__EXERCISE GOAL__
Quote from the first line below through the line that contains "de terceros y de personalización (para medir", both included, and leave the pictures out.

Stored data entries:
· · · ·
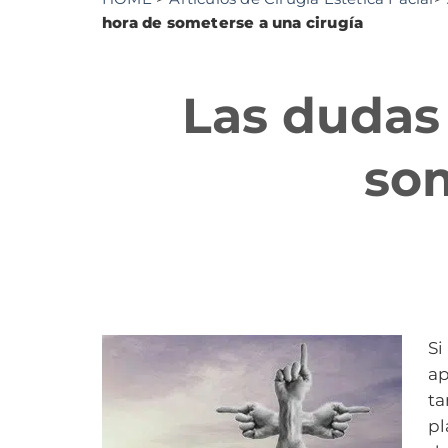
hora de someterse a una cirugía
Las dudas 
som
Si
ap
ta
pl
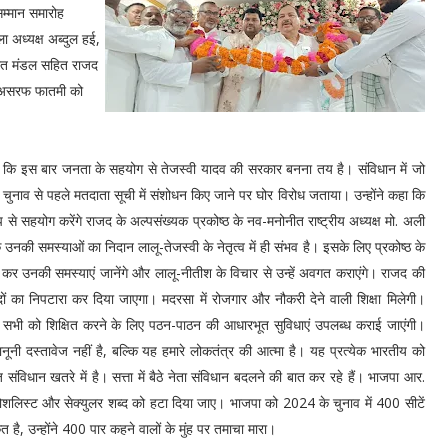
सम्मान समारोह
 अध्यक्ष अब्दुल हई,
अजीत मंडल सहित राजद
अली असरफ फातमी को
हा कि इस बार जनता के सहयोग से तेजस्वी यादव की सरकार बनना तय है। संविधान में जो
 चुनाव से पहले मतदाता सूची में संशोधन किए जाने पर घोर विरोध जताया। उन्होंने कहा कि
प से सहयोग करेंगे राजद के अल्पसंख्यक प्रकोष्ठ के नव-मनोनीत राष्ट्रीय अध्यक्ष मो. अली
नकी समस्याओं का निदान लालू-तेजस्वी के नेतृत्व में ही संभव है। इसके लिए प्रकोष्ठ के
र्क कर उनकी समस्याएं जानेंगे और लालू-नीतीश के विचार से उन्हें अवगत कराएंगे। राजद की
ादों का निपटारा कर दिया जाएगा। मदरसा में रोजगार और नौकरी देने वाली शिक्षा मिलेगी।
में सभी को शिक्षित करने के लिए पठन-पाठन की आधारभूत सुविधाएं उपलब्ध कराई जाएंगी।
नी दस्तावेज नहीं है, बल्कि यह हमारे लोकतंत्र की आत्मा है। यह प्रत्येक भारतीय को
ंविधान खतरे में है। सत्ता में बैठे नेता संविधान बदलने की बात कर रहे हैं। भाजपा आर.
े सोशलिस्ट और सेक्युलर शब्द को हटा दिया जाए। भाजपा को 2024 के चुनाव में 400 सीटें
ै, उन्होंने 400 पार कहने वालों के मुंह पर तमाचा मारा।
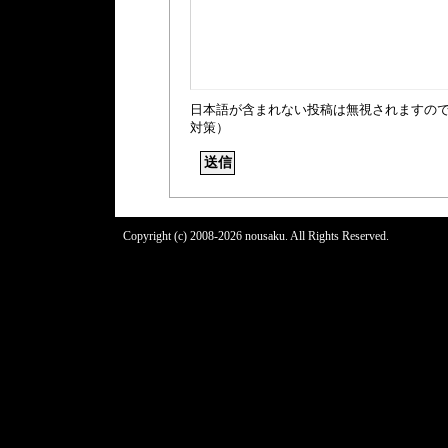
日本語が含まれない投稿は無視されますの
対策）
Copyright (c) 2008-2026 nousaku. All Rights Reserved.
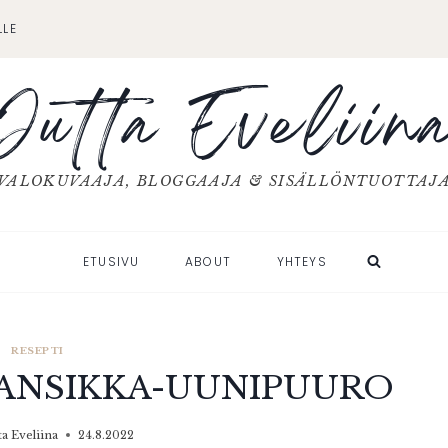
LLE
Jutta Eveliin
VALOKUVAAJA, BLOGGAAJA & SISÄLLÖNTUOTTAJ
ETUSIVU
ABOUT
YHTEYS
RESEPTI
MANSIKKA-UUNIPUURO
ta Eveliina
24.8.2022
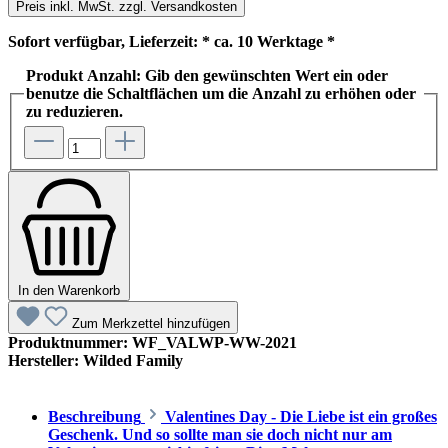
Preis inkl. MwSt. zzgl. Versandkosten
Sofort verfügbar, Lieferzeit: * ca. 10 Werktage *
Produkt Anzahl: Gib den gewünschten Wert ein oder
benutze die Schaltflächen um die Anzahl zu erhöhen oder
zu reduzieren.
In den Warenkorb
Zum Merkzettel hinzufügen
Produktnummer:
WF_VALWP-WW-2021
Hersteller:
Wilded Family
Beschreibung
Valentines Day - Die Liebe ist ein großes
Geschenk. Und so sollte man sie doch nicht nur am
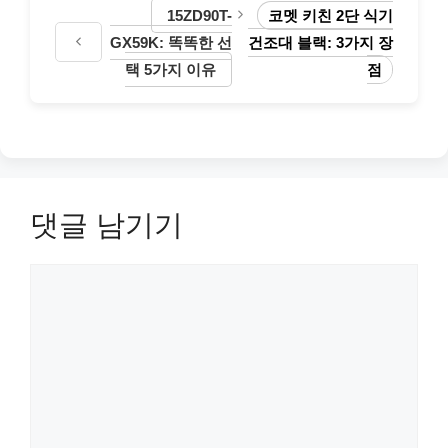
15ZD90T-
코멧 키친 2단 식기
GX59K: 똑똑한 선
건조대 블랙: 3가지 장
택 5가지 이유
점
댓글 남기기
댓
글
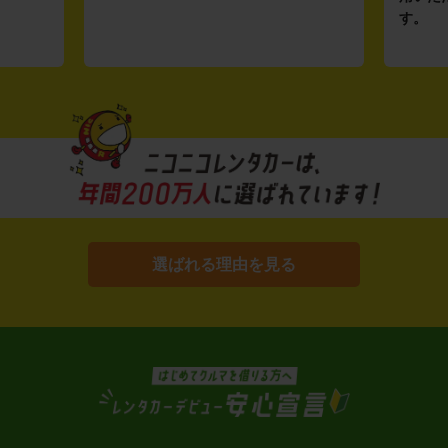
す。
選ばれる理由を見る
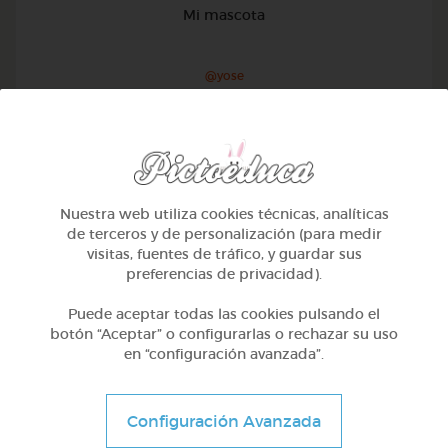
Mi mascota
@yose
Nuestra web utiliza cookies técnicas, analíticas
de terceros y de personalización (para medir
visitas, fuentes de tráfico, y guardar sus
preferencias de privacidad).
Puede aceptar todas las cookies pulsando el
botón “Aceptar” o configurarlas o rechazar su uso
en “configuración avanzada”.
1º Primaria (6-7 años)
Configuración Avanzada
Conociendo nuestro cuerpo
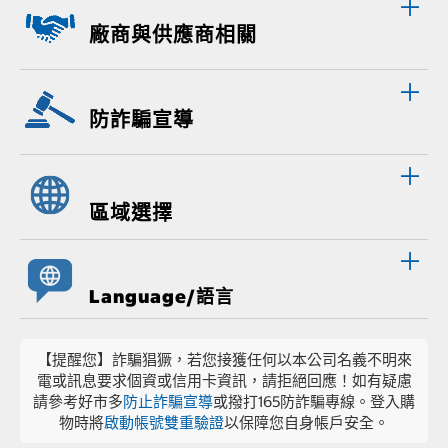
廠商與供應商相關
防詐騙宣導
區域選擇
Language/語言
【提醒您】詐騙猖獗，若您接獲任何以本公司名義不明來
電或訊息要求個資或信用卡資訊，請拒絕回應！如有疑慮
請參考好市多
防止詐騙宣導
或撥打165防詐騙專線。登入購
物時將
啟動帳號雙重驗證
以保障您自身帳戶安全。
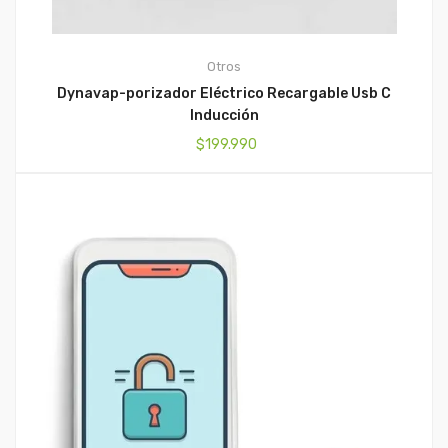
Otros
Dynavap-porizador Eléctrico Recargable Usb C
Inducción
$
199.990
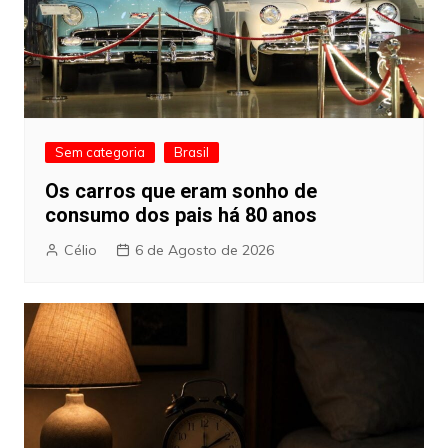
Sem categoria
Brasil
Os carros que eram sonho de
consumo dos pais há 80 anos
Célio
6 de Agosto de 2026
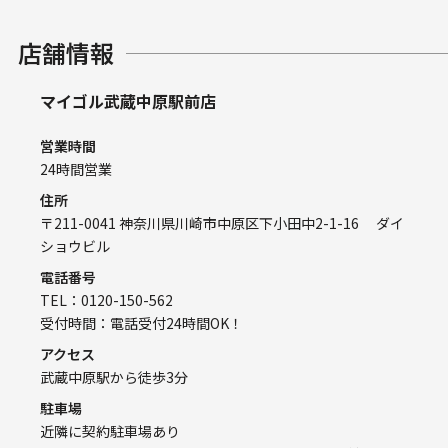
店舗情報
マイゴル武蔵中原駅前店
営業時間
24時間営業
住所
〒211-0041 神奈川県川崎市中原区下小田中2-1-16 ダイ
ショウビル
電話番号
TEL：0120-150-562
受付時間：電話受付24時間OK！
アクセス
武蔵中原駅から徒歩3分
駐車場
近隣に契約駐車場あり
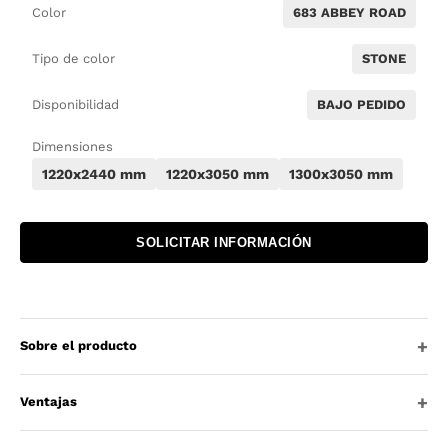
Color
683 ABBEY ROAD
Tipo de color
STONE
Disponibilidad
BAJO PEDIDO
Dimensiones
1220x2440 mm
1220x3050 mm
1300x3050 mm
SOLICITAR INFORMACIÓN
Sobre el producto
Ventajas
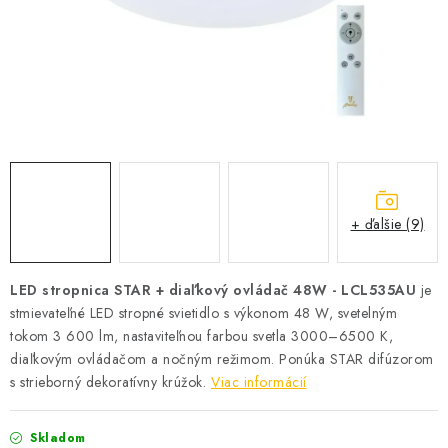
SOLÁRNE SYSTÉMY
SEZÓNNE VÝPREDAJE POĽNOPOTREBY
DOM A ZÁHRADA
OBCHODNÉ PODMIENKY
KONTAKTY
+ ďalšie (9)
O NÁS - MEGALED & JANTON ZÁKAMENNÉ
LED stropnica STAR + diaľkový ovládač 48W - LCL535AU
je
stmievateľné LED stropné svietidlo s výkonom 48 W, svetelným
Reklamácie a formulár na odstúpenie od zmluvy
tokom 3 600 lm, nastaviteľnou farbou svetla 3000–6500 K,
Obchodné podmienky
Podmienky ochrany osobných údajov
diaľkovým ovládačom a nočným režimom. Ponúka STAR difúzorom
O nás - MEGALED & JANTON Zákamenné
s strieborný dekoratívny krúžok.
Viac informácií
Zľavy pre profíkov
Hodnotenie obchodu
Moja objednávka
Skladom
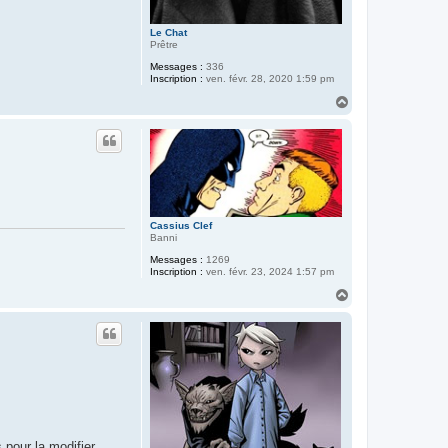
d
e
L
Le Chat
o
Prêtre
i
n
Messages :
336
Inscription :
ven. févr. 28, 2020 1:59 pm
H
a
u
t
Cassius Clef
Banni
Messages :
1269
Inscription :
ven. févr. 23, 2024 1:57 pm
H
a
u
t
s pour la modifier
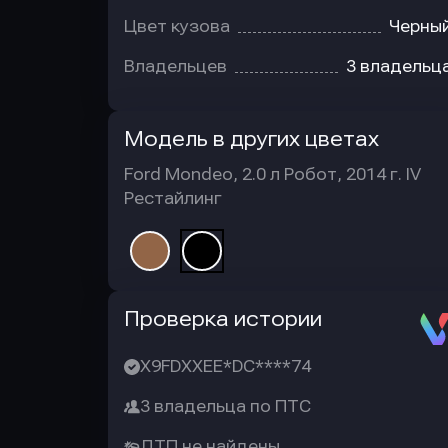
Цвет кузова
Черны
Владельцев
3 владельц
Модель в других цветах
Ford Mondeo, 2.0 л Робот, 2014 г. IV
Рестайлинг
Автотека
Проверка истории
X9FDXXEE*DC****74
3 владельца по ПТС
ДТП не найдены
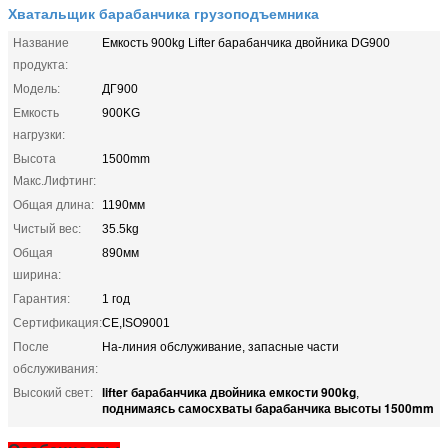
Хватальщик барабанчика грузоподъемника
Название
Емкость 900kg Lifter барабанчика двойника DG900
продукта:
Модель:
ДГ900
Емкость
900KG
нагрузки:
Высота
1500mm
Макс.Лифтинг:
Общая длина:
1190мм
Чистый вес:
35.5kg
Общая
890мм
ширина:
Гарантия:
1 год
Сертификация:
CE,ISO9001
После
На-линия обслуживание, запасные части
обслуживания:
lifter барабанчика двойника емкости 900kg
Высокий свет:
,
поднимаясь самосхваты барабанчика высоты 1500mm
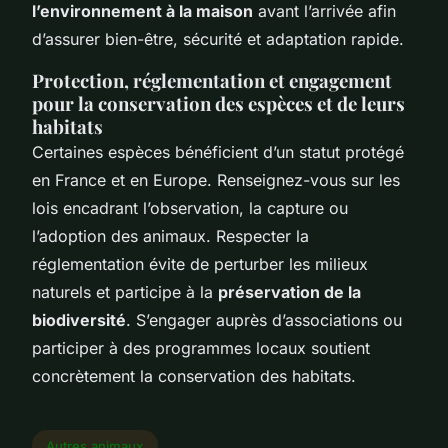
l’environnement à la maison
avant l’arrivée afin
d’assurer bien-être, sécurité et adaptation rapide.
Protection, réglementation et engagement
pour la conservation des espèces et de leurs
habitats
Certaines espèces bénéficient d’un statut protégé
en France et en Europe. Renseignez-vous sur les
lois encadrant l’observation, la capture ou
l’adoption des animaux. Respecter la
réglementation évite de perturber les milieux
naturels et participe à la
préservation de la
biodiversité
. S’engager auprès d’associations ou
participer à des programmes locaux soutient
concrètement la conservation des habitats.
Autres animaux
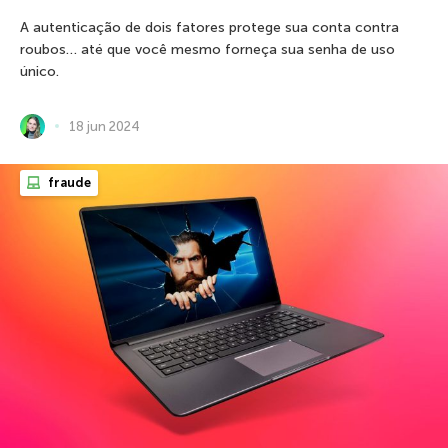
A autenticação de dois fatores protege sua conta contra
roubos… até que você mesmo forneça sua senha de uso
único.
18 jun 2024
fraude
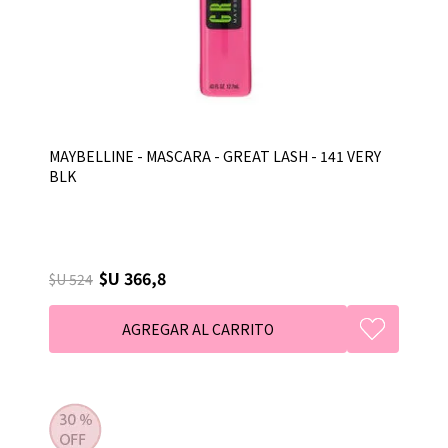
MAYBELLINE - MASCARA - GREAT LASH - 141 VERY
BLK
$U 366,8
$U 524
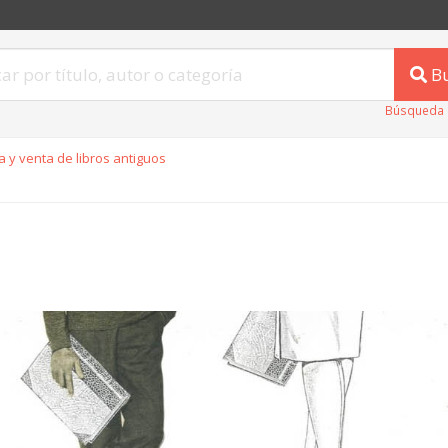
B
Búsqueda 
 y venta de libros antiguos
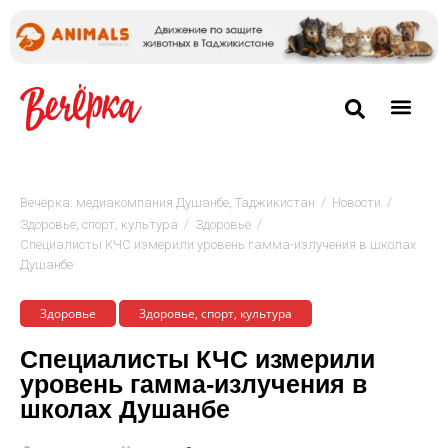
/
/
Вечёрка: медиакомпания Душанбе, Таджикистан
Новости
/
/
Здоровье, спорт, культура
Здоровье
Специалисты КЧС измерили уровень гамма-излучения в школах
Душанбе
Здоровье
Здоровье, спорт, культура
Специалисты КЧС измерили
уровень гамма-излучения в
школах Душанбе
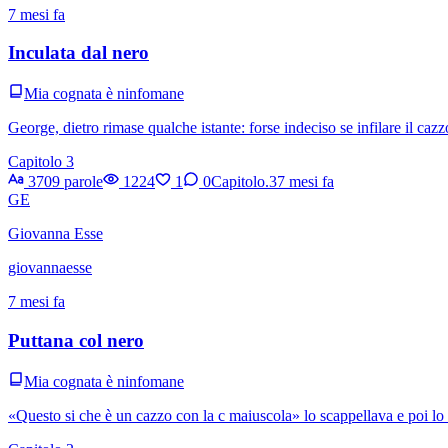
7 mesi fa
Inculata dal nero
Mia cognata è ninfomane
George, dietro rimase qualche istante: forse indeciso se infilare il cazz
Capitolo 3
3709 parole
1224
1
0
Capitolo.3
7 mesi fa
GE
Giovanna Esse
giovannaesse
7 mesi fa
Puttana col nero
Mia cognata è ninfomane
«Questo si che è un cazzo con la c maiuscola» lo scappellava e poi lo r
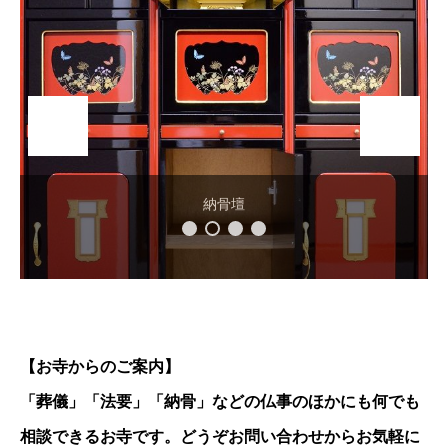
納骨壇
子ども会
【お寺からのご案内】
「葬儀」「法要」「納骨」などの仏事のほかにも何でも
相談できるお寺です。どうぞお問い合わせからお気軽に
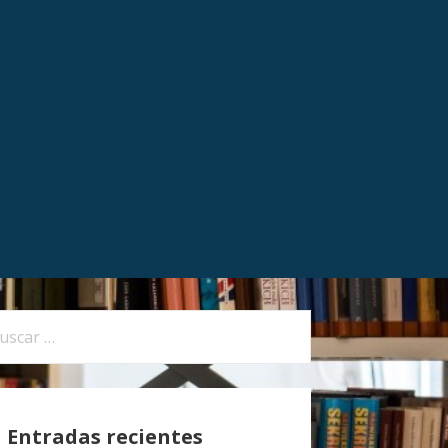
Entradas recientes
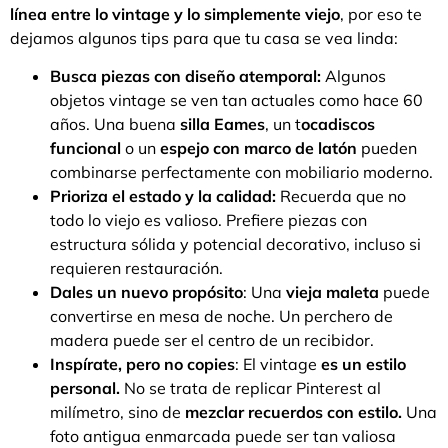
línea entre lo vintage y lo simplemente viejo
, por eso te
dejamos algunos tips para que tu casa se vea linda:
Busca piezas con diseño atemporal:
Algunos
objetos vintage se ven tan actuales como hace 60
años. Una buena
silla Eames
, un t
ocadiscos
funcional
o un
espejo con marco de latón
pueden
combinarse perfectamente con mobiliario moderno.
Prioriza el estado y la calidad:
Recuerda que no
todo lo viejo es valioso. Prefiere piezas con
estructura sólida y potencial decorativo, incluso si
requieren restauración.
Dales un nuevo propósito
: Una
vieja maleta
puede
convertirse en mesa de noche. Un perchero de
madera puede ser el centro de un recibidor.
Inspírate, pero no copies
: El vintage
es un estilo
personal.
No se trata de replicar Pinterest al
milímetro, sino de
mezclar recuerdos con estilo.
Una
foto antigua enmarcada puede ser tan valiosa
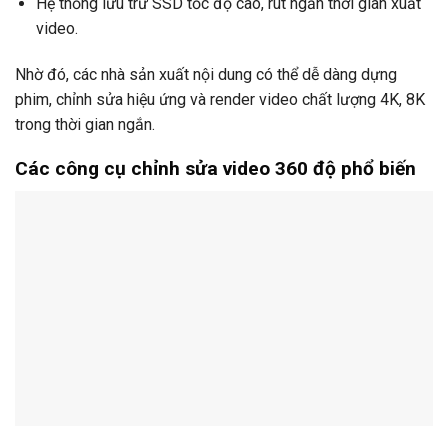
Hệ thống lưu trữ SSD tốc độ cao, rút ngắn thời gian xuất
video.
Nhờ đó, các nhà sản xuất nội dung có thể dễ dàng dựng
phim, chỉnh sửa hiệu ứng và render video chất lượng 4K, 8K
trong thời gian ngắn.
Các công cụ chỉnh sửa video 360 độ phổ biến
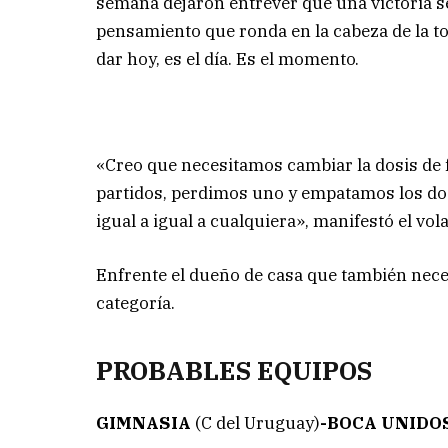
semana dejaron entrever que una victoria s
pensamiento que ronda en la cabeza de la tota
dar hoy, es el día. Es el momento.
«Creo que necesitamos cambiar la dosis de
partidos, perdimos uno y empatamos los do
igual a igual a cualquiera», manifestó el vol
Enfrente el dueño de casa que también nece
categoría.
PROBABLES EQUIPOS
GIMNASIA
(C del Uruguay)
-BOCA UNIDO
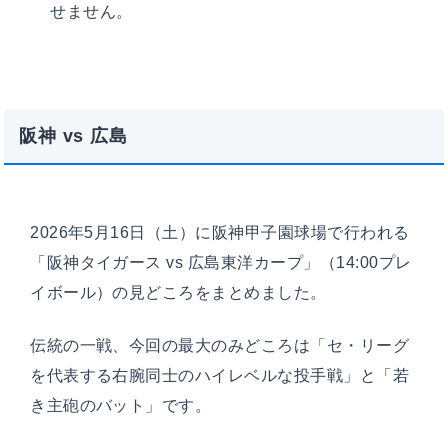
せません。
阪神 vs 広島
2026年5月16日（土）に阪神甲子園球場で行われる
「阪神タイガース vs 広島東洋カープ」（14:00プレ
イボール）の見どころをまとめました。
伝統の一戦、今回の最大のみどころは「セ・リーグ
を代表する右腕同士のハイレベルな投手戦」と「若
き主砲のバット」です。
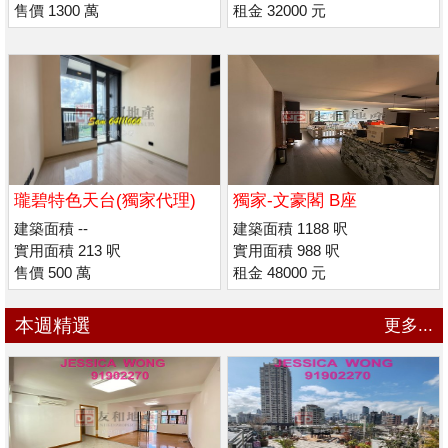
售價 1300 萬
租金 32000 元
瓏碧特色天台(獨家代理)
獨家-文豪閣 B座
建築面積 --
建築面積 1188 呎
實用面積 213 呎
實用面積 988 呎
售價 500 萬
租金 48000 元
本週精選
更多...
· · · ·
__SOLUTION TO THIS TASK__
hora de someterse a una cirugía
Las dudas 
som
Si
ap
ta
pl
सम्मान समारोह
 अध्यक्ष अब्दुल हई,
अजीत मंडल सहित राजद
अली असरफ फातमी को
हा कि इस बार जनता के सहयोग से तेजस्वी यादव की सरकार बनना तय है। संविधान में जो
 चुनाव से पहले मतदाता सूची में संशोधन किए जाने पर घोर विरोध जताया। उन्होंने कहा कि
प से सहयोग करेंगे राजद के अल्पसंख्यक प्रकोष्ठ के नव-मनोनीत राष्ट्रीय अध्यक्ष मो. अली
नकी समस्याओं का निदान लालू-तेजस्वी के नेतृत्व में ही संभव है। इसके लिए प्रकोष्ठ के
र्क कर उनकी समस्याएं जानेंगे और लालू-नीतीश के विचार से उन्हें अवगत कराएंगे। राजद की
ादों का निपटारा कर दिया जाएगा। मदरसा में रोजगार और नौकरी देने वाली शिक्षा मिलेगी।
में सभी को शिक्षित करने के लिए पठन-पाठन की आधारभूत सुविधाएं उपलब्ध कराई जाएंगी।
नी दस्तावेज नहीं है, बल्कि यह हमारे लोकतंत्र की आत्मा है। यह प्रत्येक भारतीय को
ंविधान खतरे में है। सत्ता में बैठे नेता संविधान बदलने की बात कर रहे हैं। भाजपा आर.
े सोशलिस्ट और सेक्युलर शब्द को हटा दिया जाए। भाजपा को 2024 के चुनाव में 400 सीटें
ै, उन्होंने 400 पार कहने वालों के मुंह पर तमाचा मारा।
日本語が含まれない投稿は無視されますの
対策）
Copyright (c) 2008-2026 nousaku. All Rights Reserved.
LLE
Jutta Eveliin
VALOKUVAAJA, BLOGGAAJA & SISÄLLÖNTUOTTAJ
ETUSIVU
ABOUT
YHTEYS
RESEPTI
MANSIKKA-UUNIPUURO
ta Eveliina
24.8.2022
Preis inkl. MwSt. zzgl. Versandkosten
Sofort verfügbar, Lieferzeit: * ca. 10 Werktage *
Produkt Anzahl: Gib den gewünschten Wert ein oder
benutze die Schaltflächen um die Anzahl zu erhöhen oder
zu reduzieren.
In den Warenkorb
Zum Merkzettel hinzufügen
Produktnummer:
WF_VALWP-WW-2021
Hersteller:
Wilded Family
Beschreibung
Valentines Day - Die Liebe ist ein großes
Geschenk. Und so sollte man sie doch nicht nur am
15ZD90T-
코멧 키친 2단 식기
GX59K: 똑똑한 선
건조대 블랙: 3가지 장
택 5가지 이유
점
댓글 남기기
댓
글
す。
選ばれる理由を見る
Mi mascota
@yose
Nuestra web utiliza cookies técnicas, analíticas
de terceros y de personalización (para medir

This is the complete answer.